Democrats are getting some added star power as they eye the November election. According to CNN, Al Gore will campaign with Hillary Clinton. Though Gore had endorsed the former Secretary of State in July, he'd been otherwise relatively silent on Clinton's presidential run. He did not even attend the Democratic National Convention in Philadelphia this past July. Now, it seems, Bill Clinton's VP is ready to take action.
For weeks, Gore had been rumored to be joining Clinton for campaign appearances in order to court millennial voters and further discuss global warming. Due to his ongoing fight against climate change and his experience during the 2000 campaign, it only makes sense that the environmentalist publicly appear with Clinton. During the 2000 election, Gore saw his fair share of third-party animosity, with Ralph Nader's Green party run considered to be one of the deciding factors in Gore's loss against George W. Bush. After leaving politics, Gore set his sights on exposing the dangers of fossil fuels with the groundbreaking documentary An Inconvenient Truth. The news came to light shortly before the lone vice presidential debate, held on Tuesday night at Longwood University in Farmville, Virginia.
In many ways, Gore's role on the campaign trail may mirror that of Bernie Sanders. The Vermont senator has been a key player in helping Clinton unveil her debt-free college policies, appearing at a rally at the University of New Hampshire on Sept. 28 to voice his support. It was a policy Sanders had been championing during his own presidential campaign before acquiescing to Clinton and throwing his support behind her. Sanders' live tweeting of the first presidential debate was similar in tone to Gore's endorsement of Clinton.
Gore took to Twitter to issue his endorsement in July:
"Given her qualifications and experience and given the significant challenges facing our nation and the world, including, especially, the global climate crisis, I encourage everyone else to do the same," Gore said in a series of tweets.

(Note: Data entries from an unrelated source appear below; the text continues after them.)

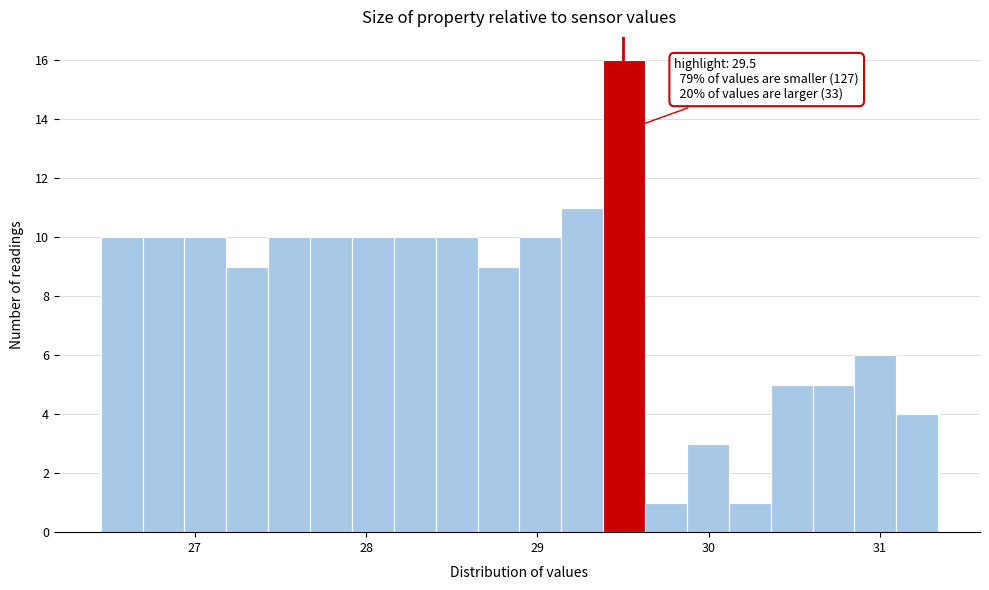

Around what value on the x-axis is the tallest bar? Give the approximate position of its centre, as read against the axis.

29.5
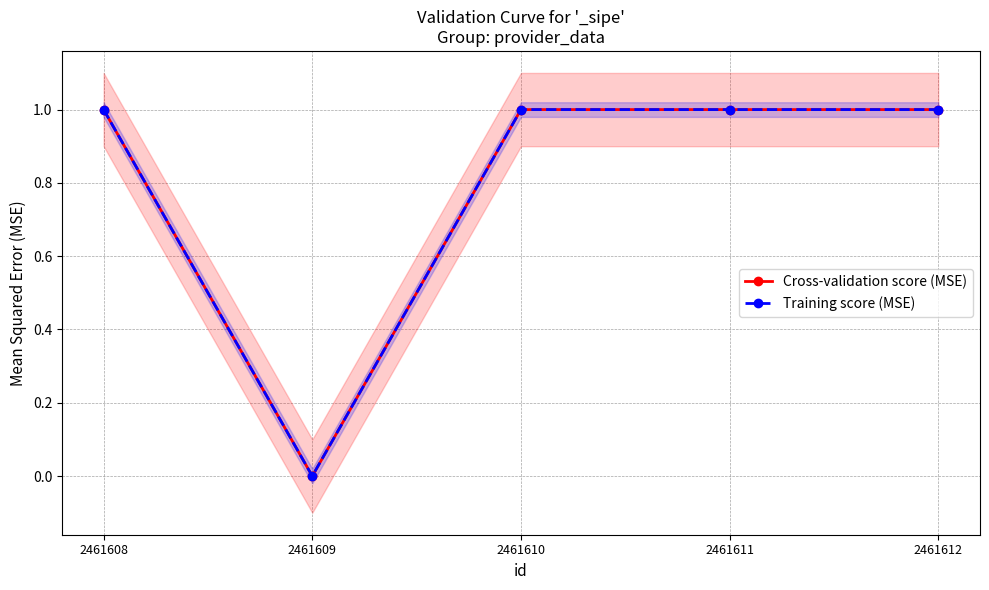

In Cross-validation score (MSE), how many points are lower than both neighbors (excluding endpoints)?

1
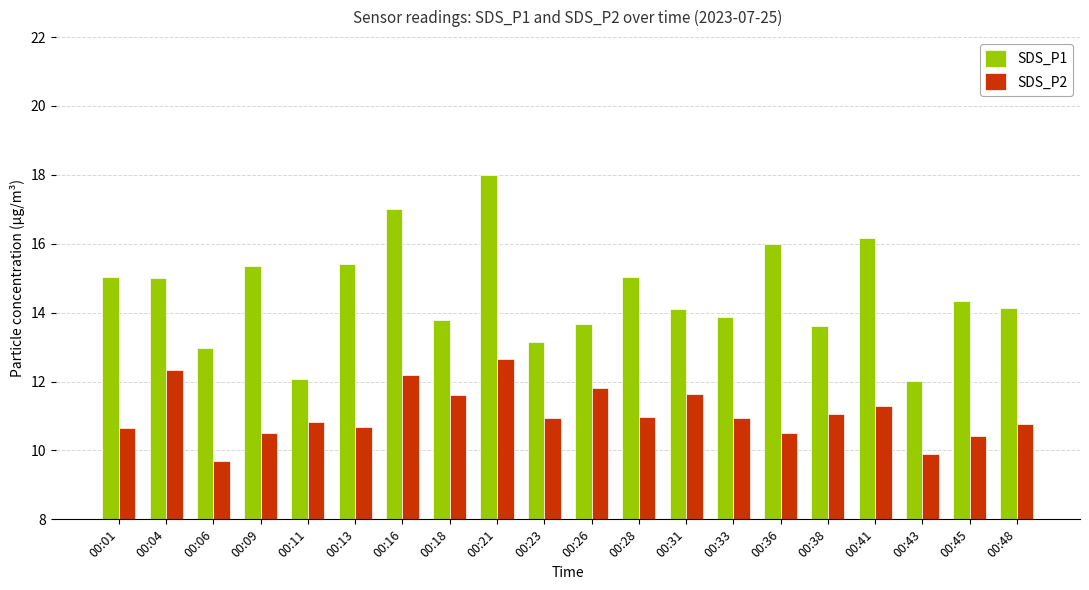

How many bars are there in each group?

2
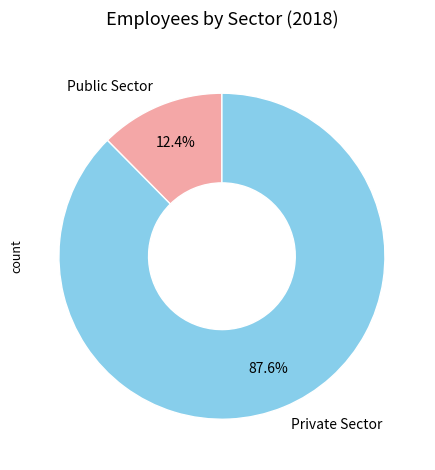

What percentage do Private Sector and Public Sector together represent?

100.0%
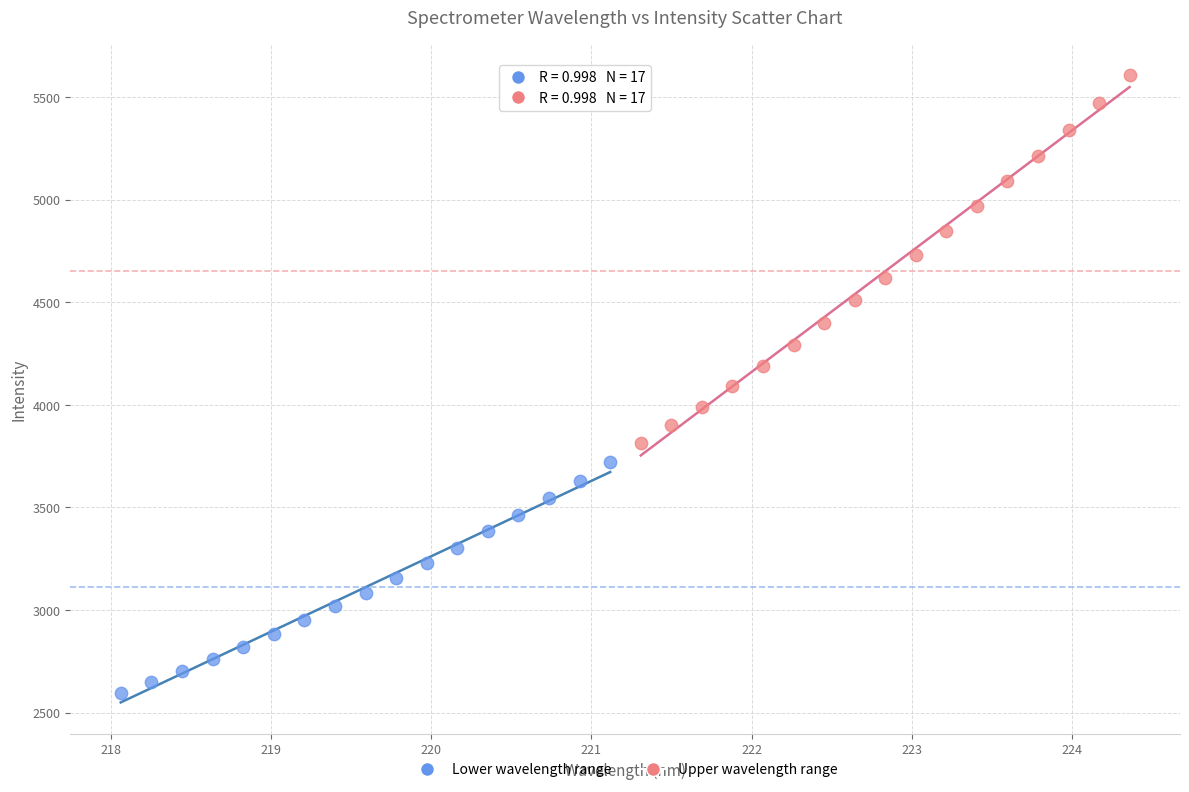

Which series reaches the maximum Y coordinate?

Upper wavelength range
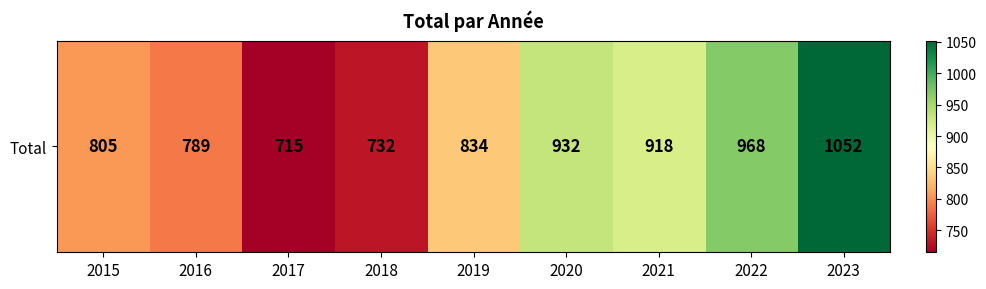

List the labels in order of value, smallest first.

2017, 2018, 2016, 2015, 2019, 2021, 2020, 2022, 2023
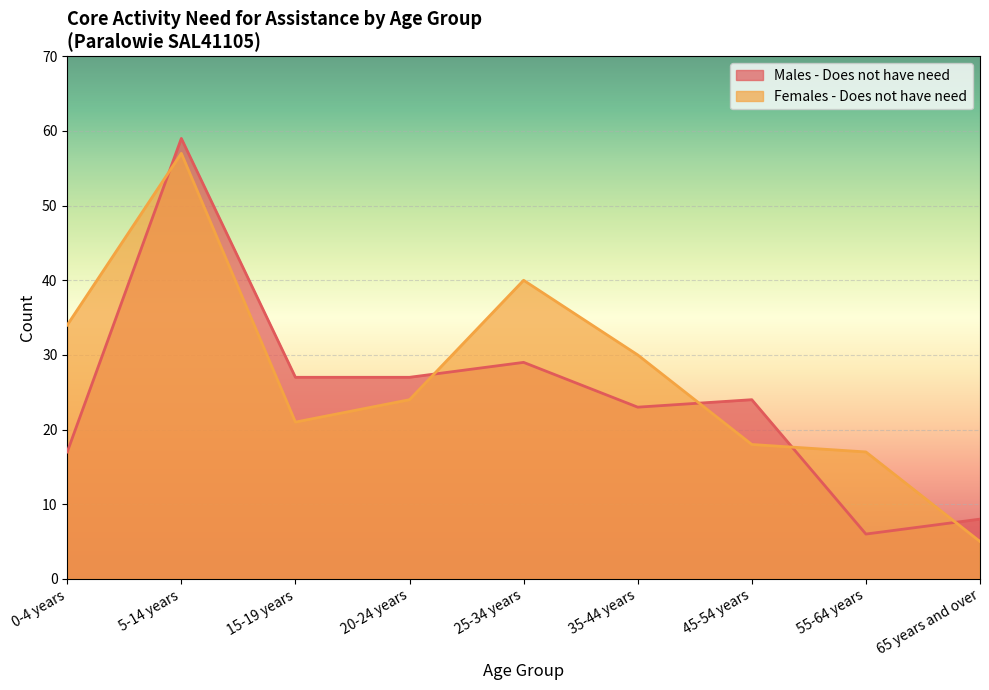

What is the difference between the highest and lowest values at 5-14 years?

2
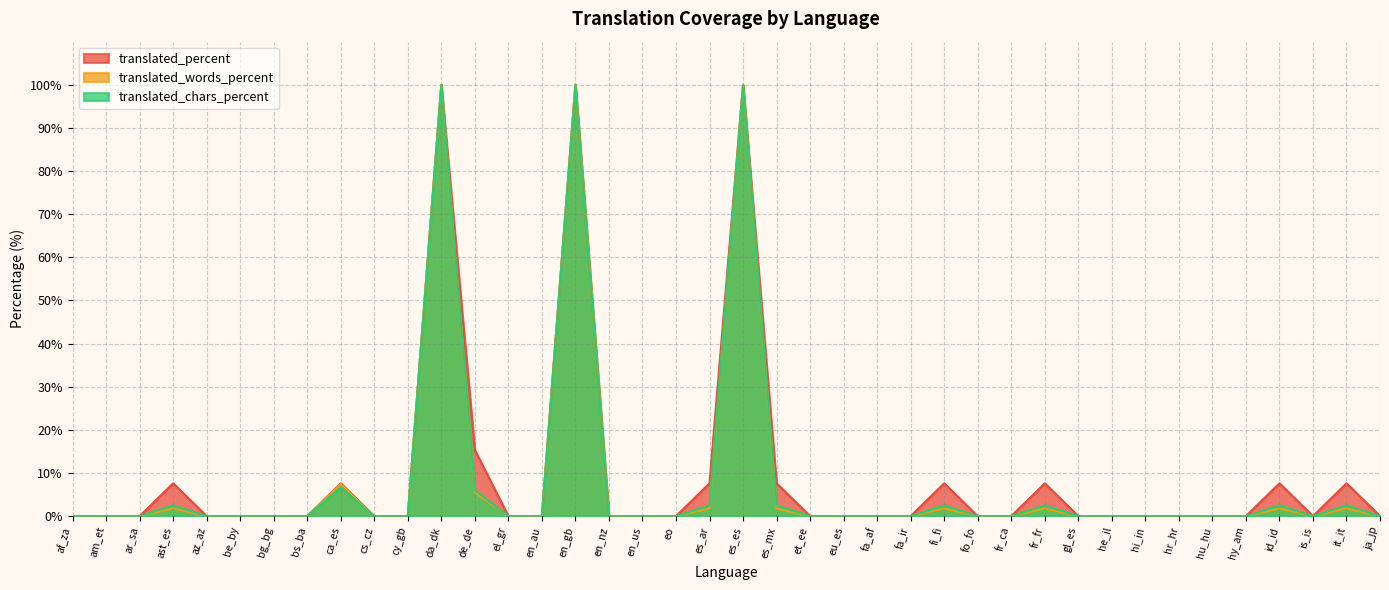

Rank the series by their maximum value, from highest to lowest.

translated_percent, translated_words_percent, translated_chars_percent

It's unclear when Gore will be joining Clinton for a campaign appearance, though CNN reports that such an event will likely take place "in the coming weeks." Given Sanders' neighboring state advantage for the aforementioned University of New Hampshire rally, perhaps a Tennessee event will be planned to capitalize on Gore's lengthy political career serving the citizens of the Volunteer State. As of this writing, the Clinton campaign have no events scheduled in Tennessee.